What it's about:
If you're building AI and aiming to reduce bias, you first need to be clear about what "fair" actually means for your system.
Here's the thing: there isn't one single definition of fairness. Equal opportunity? Demographic parity? Equal accuracy? Procedural fairness? These aren't just academic concepts; they're genuinely different approaches, and optimising for one can work against another.
This board helps you explore these four definitions, understand the trade-offs, and make a deliberate choice that fits your context.
What it helps you achieve:
A clear, documented fairness definition that your whole team understands and agrees on. No more vague commitments to "fair AI" without knowing what that actually means in practice.

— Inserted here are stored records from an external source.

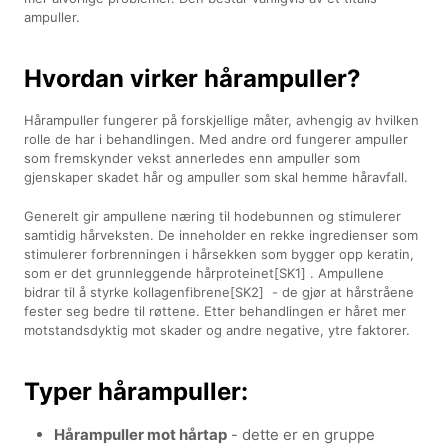
ampuller.
Hvordan virker hårampuller?
Hårampuller fungerer på forskjellige måter, avhengig av hvilken
rolle de har i behandlingen. Med andre ord fungerer ampuller
som fremskynder vekst annerledes enn ampuller som
gjenskaper skadet hår og ampuller som skal hemme håravfall.
Generelt gir ampullene næring til hodebunnen og stimulerer
samtidig hårveksten. De inneholder en rekke ingredienser som
stimulerer forbrenningen i hårsekken som bygger opp keratin,
som er det grunnleggende hårproteinet[SK1] . Ampullene
bidrar til å styrke kollagenfibrene[SK2] - de gjør at hårstråene
fester seg bedre til røttene. Etter behandlingen er håret mer
motstandsdyktig mot skader og andre negative, ytre faktorer.
Typer hårampuller:
Hårampuller mot hårtap
- dette er en gruppe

You'll walk away with an explicit decision and the rationale behind it. That can be used for design, testing and refining.
Who benefits most:
Product managers, data scientists, AI ethics leads, and cross-functional teams building AI systems, particularly in high-stakes areas like recruitment, lending, or healthcare where getting fairness wrong has real consequences for real people.
How to use it:
Set aside 45 minutes for your first session. Work through each fairness definition with your team, discuss the trade-offs honestly, and document your choice.
Good News : This becomes your foundation for all future AI projects; after that, you'll only need 15 minutes to review and confirm it still applies.
Part of the AI Bias Mitigation Workshop series (Boards 1 to 4).